* Data records:
━━━━━━━━━━

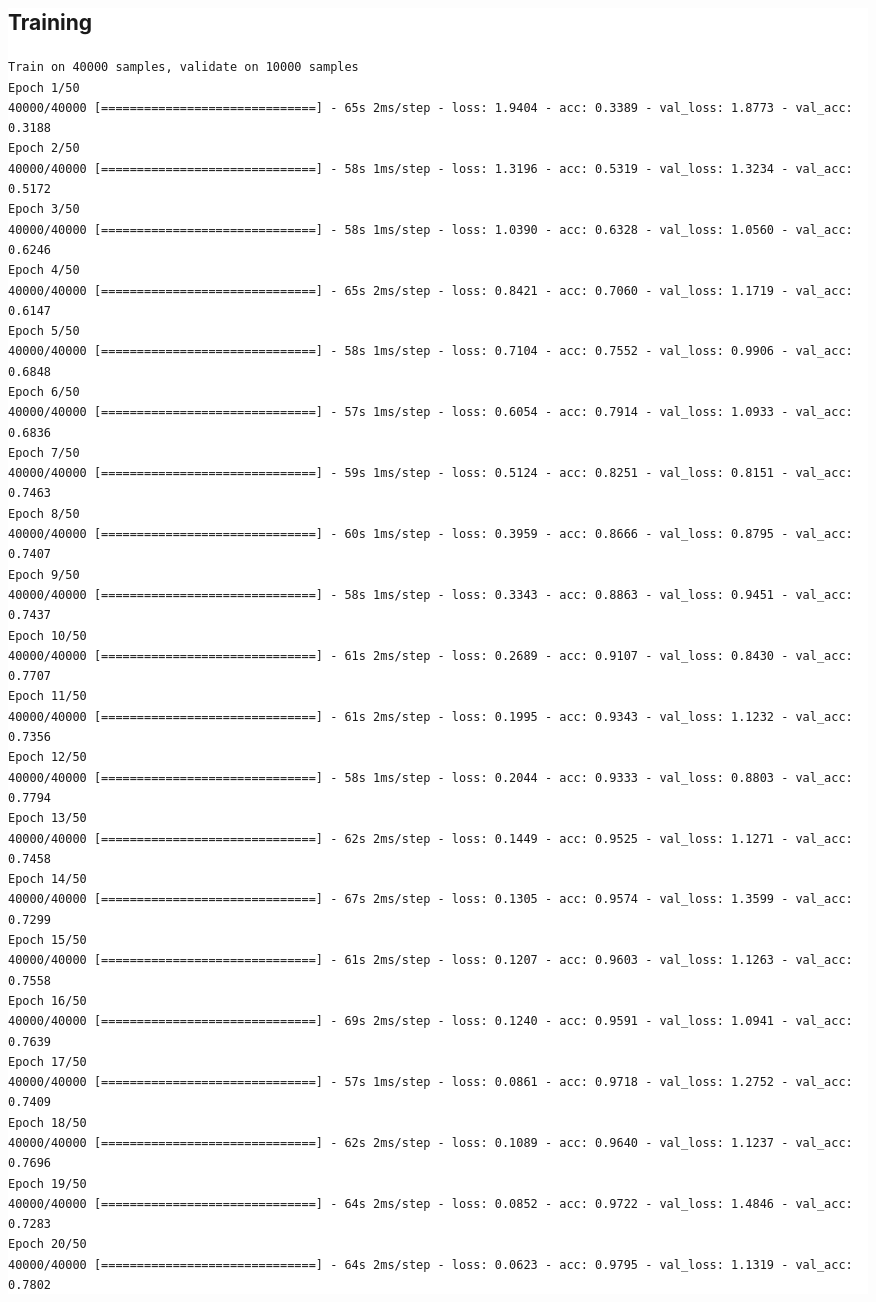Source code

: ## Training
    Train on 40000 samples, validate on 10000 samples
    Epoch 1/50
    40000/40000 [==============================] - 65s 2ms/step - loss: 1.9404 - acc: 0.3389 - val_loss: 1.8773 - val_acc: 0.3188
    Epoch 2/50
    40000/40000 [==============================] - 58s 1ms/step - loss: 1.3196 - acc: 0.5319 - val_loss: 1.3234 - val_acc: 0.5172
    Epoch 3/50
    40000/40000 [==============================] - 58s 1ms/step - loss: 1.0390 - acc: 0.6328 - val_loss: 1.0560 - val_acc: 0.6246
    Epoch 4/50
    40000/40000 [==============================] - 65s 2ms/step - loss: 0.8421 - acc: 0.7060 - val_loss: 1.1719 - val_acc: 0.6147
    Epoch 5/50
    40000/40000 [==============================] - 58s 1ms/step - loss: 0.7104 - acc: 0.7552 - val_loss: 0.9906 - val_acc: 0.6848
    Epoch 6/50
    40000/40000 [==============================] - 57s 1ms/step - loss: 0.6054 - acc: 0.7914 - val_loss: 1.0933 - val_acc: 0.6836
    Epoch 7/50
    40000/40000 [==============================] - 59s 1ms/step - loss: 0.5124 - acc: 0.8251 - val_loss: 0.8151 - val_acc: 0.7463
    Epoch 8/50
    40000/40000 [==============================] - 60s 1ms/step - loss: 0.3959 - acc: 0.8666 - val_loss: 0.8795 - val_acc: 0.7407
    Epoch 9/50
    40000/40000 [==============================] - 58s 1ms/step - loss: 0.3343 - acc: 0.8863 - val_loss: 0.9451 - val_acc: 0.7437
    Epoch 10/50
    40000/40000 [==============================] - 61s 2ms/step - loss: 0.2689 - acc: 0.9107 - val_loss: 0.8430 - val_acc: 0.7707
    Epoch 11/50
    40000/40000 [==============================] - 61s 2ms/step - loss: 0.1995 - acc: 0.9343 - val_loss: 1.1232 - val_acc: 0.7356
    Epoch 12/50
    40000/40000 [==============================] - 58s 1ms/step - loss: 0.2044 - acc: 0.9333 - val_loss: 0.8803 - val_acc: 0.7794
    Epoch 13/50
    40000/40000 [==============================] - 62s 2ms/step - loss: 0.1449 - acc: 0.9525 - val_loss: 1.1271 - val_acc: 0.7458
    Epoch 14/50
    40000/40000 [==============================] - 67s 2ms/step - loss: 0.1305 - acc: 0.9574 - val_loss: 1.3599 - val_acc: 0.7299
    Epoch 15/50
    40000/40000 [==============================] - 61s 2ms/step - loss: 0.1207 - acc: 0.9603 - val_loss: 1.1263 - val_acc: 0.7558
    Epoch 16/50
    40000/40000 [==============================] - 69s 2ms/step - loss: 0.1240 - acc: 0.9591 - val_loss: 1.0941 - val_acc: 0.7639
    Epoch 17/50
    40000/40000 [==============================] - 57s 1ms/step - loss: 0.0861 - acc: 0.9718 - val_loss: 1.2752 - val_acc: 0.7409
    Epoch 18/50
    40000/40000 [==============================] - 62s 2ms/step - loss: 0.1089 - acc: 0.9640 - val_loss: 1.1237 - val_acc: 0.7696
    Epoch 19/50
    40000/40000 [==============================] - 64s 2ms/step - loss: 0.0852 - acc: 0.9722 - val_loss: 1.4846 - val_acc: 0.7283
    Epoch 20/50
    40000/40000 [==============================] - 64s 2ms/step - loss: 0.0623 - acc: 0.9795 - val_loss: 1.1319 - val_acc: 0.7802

━━━━━━━━━━

* Exercise brief: Collect every line in the records that contains the word "samples", matching case exactly.

* Solution:
    Train on 40000 samples, validate on 10000 samples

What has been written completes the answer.